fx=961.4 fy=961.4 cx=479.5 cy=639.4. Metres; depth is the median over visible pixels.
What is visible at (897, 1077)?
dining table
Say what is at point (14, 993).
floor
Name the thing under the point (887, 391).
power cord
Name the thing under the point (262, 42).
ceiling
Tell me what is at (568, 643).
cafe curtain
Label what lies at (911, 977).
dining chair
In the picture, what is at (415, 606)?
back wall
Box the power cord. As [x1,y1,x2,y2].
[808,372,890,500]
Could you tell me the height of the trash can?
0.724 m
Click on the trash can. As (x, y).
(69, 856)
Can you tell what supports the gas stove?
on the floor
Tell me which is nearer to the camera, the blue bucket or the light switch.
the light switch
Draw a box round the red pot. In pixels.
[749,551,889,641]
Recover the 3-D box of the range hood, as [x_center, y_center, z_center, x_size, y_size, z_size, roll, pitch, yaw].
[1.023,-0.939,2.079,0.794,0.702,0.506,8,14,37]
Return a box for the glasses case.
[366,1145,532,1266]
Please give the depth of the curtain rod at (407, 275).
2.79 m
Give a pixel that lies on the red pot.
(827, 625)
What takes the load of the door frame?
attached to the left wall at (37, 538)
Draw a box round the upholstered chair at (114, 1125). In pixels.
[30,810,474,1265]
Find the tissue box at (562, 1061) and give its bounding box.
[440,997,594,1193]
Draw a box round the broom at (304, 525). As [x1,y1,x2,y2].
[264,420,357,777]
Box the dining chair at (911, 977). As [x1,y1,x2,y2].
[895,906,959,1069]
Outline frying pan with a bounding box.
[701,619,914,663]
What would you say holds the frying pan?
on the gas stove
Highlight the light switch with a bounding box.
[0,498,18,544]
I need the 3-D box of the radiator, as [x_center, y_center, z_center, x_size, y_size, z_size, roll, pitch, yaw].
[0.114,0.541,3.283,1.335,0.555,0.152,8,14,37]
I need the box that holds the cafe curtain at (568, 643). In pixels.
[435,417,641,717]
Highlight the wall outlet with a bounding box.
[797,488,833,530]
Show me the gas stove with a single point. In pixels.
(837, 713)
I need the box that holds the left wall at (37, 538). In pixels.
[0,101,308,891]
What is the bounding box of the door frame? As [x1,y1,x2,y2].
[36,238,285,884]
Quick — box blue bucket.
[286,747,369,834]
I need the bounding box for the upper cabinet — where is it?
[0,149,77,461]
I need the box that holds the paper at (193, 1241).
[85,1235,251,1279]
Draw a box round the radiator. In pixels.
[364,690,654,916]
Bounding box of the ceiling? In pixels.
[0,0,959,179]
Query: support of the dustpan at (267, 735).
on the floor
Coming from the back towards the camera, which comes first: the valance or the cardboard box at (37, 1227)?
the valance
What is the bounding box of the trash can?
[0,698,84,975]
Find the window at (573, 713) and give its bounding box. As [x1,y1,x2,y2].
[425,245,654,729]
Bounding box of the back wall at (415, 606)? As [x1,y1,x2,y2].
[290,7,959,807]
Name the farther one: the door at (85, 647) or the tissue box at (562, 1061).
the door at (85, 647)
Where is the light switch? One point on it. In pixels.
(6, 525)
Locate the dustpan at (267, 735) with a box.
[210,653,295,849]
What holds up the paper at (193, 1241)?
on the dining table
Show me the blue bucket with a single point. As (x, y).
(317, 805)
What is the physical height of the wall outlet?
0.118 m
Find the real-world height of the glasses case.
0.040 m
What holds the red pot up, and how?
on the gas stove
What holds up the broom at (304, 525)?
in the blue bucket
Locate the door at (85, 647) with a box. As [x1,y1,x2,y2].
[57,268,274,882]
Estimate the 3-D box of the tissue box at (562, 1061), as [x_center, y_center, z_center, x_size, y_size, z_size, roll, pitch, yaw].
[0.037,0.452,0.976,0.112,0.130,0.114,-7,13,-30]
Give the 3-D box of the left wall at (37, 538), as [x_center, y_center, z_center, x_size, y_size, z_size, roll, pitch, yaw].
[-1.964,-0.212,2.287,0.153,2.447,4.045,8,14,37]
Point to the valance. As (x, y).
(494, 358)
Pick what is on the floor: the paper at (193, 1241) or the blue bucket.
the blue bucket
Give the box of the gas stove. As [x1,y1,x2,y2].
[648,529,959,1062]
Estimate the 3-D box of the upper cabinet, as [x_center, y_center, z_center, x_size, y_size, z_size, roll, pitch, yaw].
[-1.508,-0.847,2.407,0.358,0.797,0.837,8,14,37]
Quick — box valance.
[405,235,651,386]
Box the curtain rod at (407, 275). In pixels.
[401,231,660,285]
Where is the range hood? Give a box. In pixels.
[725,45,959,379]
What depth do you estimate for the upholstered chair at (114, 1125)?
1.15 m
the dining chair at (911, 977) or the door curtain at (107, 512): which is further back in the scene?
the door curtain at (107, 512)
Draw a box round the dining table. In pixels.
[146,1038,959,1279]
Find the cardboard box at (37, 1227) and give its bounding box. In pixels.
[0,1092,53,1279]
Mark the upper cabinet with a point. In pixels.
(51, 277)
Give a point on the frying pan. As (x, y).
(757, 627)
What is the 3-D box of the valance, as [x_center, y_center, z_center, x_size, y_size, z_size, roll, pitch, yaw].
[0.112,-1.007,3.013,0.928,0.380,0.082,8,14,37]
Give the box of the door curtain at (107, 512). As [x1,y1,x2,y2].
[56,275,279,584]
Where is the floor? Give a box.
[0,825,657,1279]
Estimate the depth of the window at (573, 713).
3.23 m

☆ ☆ ☆ ☆

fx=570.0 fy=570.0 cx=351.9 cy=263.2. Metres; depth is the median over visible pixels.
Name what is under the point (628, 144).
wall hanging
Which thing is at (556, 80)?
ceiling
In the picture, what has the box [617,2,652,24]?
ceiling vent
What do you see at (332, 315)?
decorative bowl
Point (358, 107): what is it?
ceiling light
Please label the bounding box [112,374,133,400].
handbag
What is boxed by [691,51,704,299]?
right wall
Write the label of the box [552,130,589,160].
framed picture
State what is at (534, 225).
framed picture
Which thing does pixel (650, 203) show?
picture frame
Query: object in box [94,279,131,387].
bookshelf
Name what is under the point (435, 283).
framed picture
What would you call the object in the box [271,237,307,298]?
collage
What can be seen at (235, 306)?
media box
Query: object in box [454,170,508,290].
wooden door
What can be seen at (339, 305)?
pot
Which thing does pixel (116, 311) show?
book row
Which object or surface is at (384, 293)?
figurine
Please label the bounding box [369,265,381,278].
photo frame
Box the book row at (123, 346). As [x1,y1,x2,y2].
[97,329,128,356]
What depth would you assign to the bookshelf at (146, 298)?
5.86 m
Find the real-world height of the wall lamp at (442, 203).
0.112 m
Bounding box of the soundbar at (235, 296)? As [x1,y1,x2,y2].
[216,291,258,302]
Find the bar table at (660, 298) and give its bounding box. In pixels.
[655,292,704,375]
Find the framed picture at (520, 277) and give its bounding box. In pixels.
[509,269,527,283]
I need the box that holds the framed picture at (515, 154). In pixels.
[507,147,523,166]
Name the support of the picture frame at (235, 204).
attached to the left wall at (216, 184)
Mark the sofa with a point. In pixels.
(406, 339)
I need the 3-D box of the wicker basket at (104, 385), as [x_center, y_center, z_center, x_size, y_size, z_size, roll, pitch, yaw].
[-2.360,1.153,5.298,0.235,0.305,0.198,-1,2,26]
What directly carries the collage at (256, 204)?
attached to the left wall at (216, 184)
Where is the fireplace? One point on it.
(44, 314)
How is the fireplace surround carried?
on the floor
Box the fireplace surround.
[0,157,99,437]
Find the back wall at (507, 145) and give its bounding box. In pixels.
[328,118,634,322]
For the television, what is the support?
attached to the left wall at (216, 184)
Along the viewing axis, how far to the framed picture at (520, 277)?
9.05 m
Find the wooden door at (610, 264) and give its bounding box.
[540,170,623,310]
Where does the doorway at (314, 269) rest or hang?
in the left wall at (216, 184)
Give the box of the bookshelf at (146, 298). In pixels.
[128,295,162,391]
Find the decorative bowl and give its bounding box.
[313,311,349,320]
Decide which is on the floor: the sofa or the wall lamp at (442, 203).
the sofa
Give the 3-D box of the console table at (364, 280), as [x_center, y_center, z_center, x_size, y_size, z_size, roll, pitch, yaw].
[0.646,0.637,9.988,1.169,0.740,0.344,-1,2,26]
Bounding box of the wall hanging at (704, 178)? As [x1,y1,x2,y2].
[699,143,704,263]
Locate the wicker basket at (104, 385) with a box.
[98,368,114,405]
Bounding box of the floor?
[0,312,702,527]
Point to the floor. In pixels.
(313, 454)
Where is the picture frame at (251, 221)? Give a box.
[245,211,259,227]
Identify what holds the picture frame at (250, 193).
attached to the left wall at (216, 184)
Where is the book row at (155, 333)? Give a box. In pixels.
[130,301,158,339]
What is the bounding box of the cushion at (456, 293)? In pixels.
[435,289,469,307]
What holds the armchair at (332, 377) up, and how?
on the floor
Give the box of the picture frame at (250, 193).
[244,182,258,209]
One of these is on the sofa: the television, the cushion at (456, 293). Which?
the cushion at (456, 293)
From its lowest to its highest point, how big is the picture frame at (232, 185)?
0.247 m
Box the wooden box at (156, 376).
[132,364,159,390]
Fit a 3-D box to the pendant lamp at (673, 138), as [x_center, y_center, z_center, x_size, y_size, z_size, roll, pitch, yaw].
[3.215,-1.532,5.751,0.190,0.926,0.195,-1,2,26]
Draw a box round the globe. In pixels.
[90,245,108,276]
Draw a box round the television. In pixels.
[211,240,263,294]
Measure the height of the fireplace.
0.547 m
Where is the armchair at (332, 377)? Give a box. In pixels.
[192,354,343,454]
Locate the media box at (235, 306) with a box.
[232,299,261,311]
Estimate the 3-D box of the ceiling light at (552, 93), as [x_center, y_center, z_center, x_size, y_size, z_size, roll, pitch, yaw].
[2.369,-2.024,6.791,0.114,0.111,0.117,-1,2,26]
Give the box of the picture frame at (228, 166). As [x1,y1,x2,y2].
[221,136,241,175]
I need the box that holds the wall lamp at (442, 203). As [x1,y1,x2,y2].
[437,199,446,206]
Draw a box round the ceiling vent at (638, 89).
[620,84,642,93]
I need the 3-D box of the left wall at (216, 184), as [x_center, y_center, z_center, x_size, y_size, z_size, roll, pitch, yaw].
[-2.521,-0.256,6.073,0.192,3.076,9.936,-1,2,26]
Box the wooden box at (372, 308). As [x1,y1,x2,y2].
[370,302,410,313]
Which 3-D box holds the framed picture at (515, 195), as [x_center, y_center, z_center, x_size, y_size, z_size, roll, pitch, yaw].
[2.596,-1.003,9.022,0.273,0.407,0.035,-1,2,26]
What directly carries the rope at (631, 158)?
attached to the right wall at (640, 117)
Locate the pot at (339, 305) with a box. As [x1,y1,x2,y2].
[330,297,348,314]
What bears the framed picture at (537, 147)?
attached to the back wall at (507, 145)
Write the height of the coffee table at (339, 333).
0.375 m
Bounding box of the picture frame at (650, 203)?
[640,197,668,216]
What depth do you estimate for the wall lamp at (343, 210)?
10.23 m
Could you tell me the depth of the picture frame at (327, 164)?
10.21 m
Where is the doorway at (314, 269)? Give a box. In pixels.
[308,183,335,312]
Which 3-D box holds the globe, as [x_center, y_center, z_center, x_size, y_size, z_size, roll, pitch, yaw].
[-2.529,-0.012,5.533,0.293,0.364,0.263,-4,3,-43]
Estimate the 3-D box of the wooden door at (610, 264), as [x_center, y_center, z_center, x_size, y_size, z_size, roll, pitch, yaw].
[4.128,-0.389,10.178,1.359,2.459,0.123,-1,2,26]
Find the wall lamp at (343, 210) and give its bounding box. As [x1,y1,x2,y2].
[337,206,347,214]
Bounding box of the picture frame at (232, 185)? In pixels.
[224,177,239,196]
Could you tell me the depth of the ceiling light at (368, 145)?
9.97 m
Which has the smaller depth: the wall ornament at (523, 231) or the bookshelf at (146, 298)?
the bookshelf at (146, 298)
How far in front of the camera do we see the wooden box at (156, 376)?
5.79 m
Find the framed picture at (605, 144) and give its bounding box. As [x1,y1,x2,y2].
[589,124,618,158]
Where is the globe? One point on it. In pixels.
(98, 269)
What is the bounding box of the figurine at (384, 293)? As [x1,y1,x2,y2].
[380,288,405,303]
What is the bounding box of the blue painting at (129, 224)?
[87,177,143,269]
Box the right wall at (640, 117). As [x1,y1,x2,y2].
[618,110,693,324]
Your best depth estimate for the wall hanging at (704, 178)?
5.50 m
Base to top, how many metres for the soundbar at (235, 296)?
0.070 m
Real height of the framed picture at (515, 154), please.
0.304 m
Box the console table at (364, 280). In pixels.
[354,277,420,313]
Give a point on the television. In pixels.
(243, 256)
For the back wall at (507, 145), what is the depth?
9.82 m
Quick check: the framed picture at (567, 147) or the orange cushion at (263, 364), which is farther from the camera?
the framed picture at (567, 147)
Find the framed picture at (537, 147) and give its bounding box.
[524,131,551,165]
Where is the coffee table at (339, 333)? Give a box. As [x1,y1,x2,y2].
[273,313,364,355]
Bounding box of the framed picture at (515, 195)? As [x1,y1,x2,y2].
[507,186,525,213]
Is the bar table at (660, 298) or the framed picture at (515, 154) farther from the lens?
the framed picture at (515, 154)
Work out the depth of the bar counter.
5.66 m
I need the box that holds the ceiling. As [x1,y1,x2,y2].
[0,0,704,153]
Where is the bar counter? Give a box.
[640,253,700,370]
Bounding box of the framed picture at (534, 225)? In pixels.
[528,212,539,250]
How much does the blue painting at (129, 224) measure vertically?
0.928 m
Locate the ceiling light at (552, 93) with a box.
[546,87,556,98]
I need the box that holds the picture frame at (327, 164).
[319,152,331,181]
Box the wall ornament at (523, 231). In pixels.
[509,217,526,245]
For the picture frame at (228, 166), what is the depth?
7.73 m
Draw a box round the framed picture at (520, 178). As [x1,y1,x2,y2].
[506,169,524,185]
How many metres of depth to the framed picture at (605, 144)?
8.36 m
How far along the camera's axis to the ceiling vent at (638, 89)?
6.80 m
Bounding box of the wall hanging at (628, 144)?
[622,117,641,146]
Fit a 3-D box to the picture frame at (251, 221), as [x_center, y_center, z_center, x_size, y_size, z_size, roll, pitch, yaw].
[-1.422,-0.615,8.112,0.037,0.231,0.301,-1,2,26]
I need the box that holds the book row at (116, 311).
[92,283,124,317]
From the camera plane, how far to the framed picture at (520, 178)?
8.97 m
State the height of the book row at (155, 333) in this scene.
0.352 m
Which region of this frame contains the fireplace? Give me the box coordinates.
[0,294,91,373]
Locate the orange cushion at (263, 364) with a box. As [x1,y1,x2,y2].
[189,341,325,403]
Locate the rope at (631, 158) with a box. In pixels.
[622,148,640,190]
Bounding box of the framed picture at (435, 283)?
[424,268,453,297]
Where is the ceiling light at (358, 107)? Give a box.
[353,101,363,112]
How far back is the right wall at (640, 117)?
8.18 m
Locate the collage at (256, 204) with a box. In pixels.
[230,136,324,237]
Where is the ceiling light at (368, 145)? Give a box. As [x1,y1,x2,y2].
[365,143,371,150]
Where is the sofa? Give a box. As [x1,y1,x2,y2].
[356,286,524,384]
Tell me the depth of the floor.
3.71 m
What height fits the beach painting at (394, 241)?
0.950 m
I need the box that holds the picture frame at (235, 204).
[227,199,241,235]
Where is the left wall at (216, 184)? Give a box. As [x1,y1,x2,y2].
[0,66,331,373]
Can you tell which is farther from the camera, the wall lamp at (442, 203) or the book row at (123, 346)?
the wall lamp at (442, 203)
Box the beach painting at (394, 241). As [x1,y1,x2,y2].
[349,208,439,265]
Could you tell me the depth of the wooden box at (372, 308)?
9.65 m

☆ ☆ ☆ ☆

▶ Problem description: Which lines above contain the word "median"? Copy all of them.

▶ Exercise solution:
fx=961.4 fy=961.4 cx=479.5 cy=639.4. Metres; depth is the median over visible pixels.
fx=570.0 fy=570.0 cx=351.9 cy=263.2. Metres; depth is the median over visible pixels.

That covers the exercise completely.